WKYT checked the traffic count on major roads like Nicholasville Road, and we were surprised by the numbers compared to 10 years ago.

“Nicholasville Road always evokes a lot of strong emotions from people,” Chris Woodall said.

What comes to mind when someone thinks of Nicholasville Road?

“Its traffic, its safety, its congestion,” Woodall said said.

Woodall is the manager of Long-Range Planning for Lexington-Fayette County.

But before we talk about the future, let’s take a look back.

“Back in the 70s, this was a two-lane highway.” That’s what Coach David Cravens remembers about it. 50 years ago, farmland alongside the road was the future Fayette Mall, and the road itself was just two lanes.

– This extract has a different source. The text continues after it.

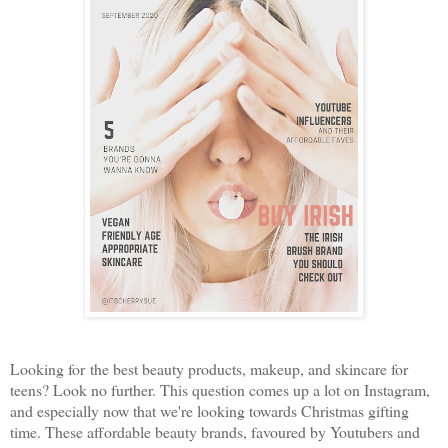
Looking for the best beauty products, makeup, and skincare for
teens? Look no further. This question comes up a lot on Instagram,
and especially now that we're looking towards Christmas gifting
time. These affordable beauty brands, favoured by Youtubers and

“When we first moved here to Porter in 1970, you know, you had no problem with traffic at all. Of course, Fayette Mall wasn’t here at the time,” Cravens said.

Since 1970, the population of Lexington has tripled from 108,000 to 323,000 people. At the same time, Jessamine County’s growth has soared too. Nicholasville Road also leads to two major employers, Baptist Health and the University of Kentucky.

We expected the traffic count to reflect that growth. It didn’t.

“The traffic count can be misleading,” said Natasha Lacy with the Kentucky Transportation Cabinet.

The average daily traffic count for Nicholasville Road between Jessamine Co. and Man O War Blvd. actually dropped in the last 10 years. It went from 56,000 vehicles a day in 2009 to 48,000 in 2019.

The same was true for Man O War between Nicholasville Road and Tates Creek. It went from 32,000 to almost 30,000 a day.

New Circle Road from Tates Creek to Nicholasville Road is the same—a slight drop.

“That doesn’t mean less traffic is out and about. You have to remember people can now take short cuts in neighborhoods and different areas, to avoid the busy corridors. That’s still a car on the road traveling,” Lacy said.

Now 10 lanes in some places, lines of bumper-to-bumper cars are common—and so are accidents.

In a recent three-year stretch, there were 4,500 accidents and seven deaths on Nicholasville Road.

“We’ve got to figure out how can we look creatively at this corridor, so that we can address some of these inherent issues, that are with the congestion we have now, but look at some future solutions that would be possible down the road, as well,” Woodall said.

The State Transportation Department and Lexington-Fayette County Government surveyed the public and studied ways of improving this road. Imagine Nicholasville Road, called for improving intersections, traffic stops, and merging traffic. Adding rapid bus service is also being studied.

“So we’ve laid out a concept here, that includes 14 different stops all the way from Brannon Crossing where we are right now, all the way down to the transit center,” Woodall said.

It’s still in the study phase with no fixed date on when, or if, bus service might happen.

“As things have changed and the redevelopment all up and down Nicholasville Road, traffic became increasingly more difficult to navigate,” Cravens said.

And there’s no sign growth and development will slow down anytime soon.

The transportation cabinet says the population of Jessamine County is expected to increase by more than 40% by the year 2040, and Fayette County is expected to grow by more than 33%. Transportation experts say the current roadway network will not support this level of growth.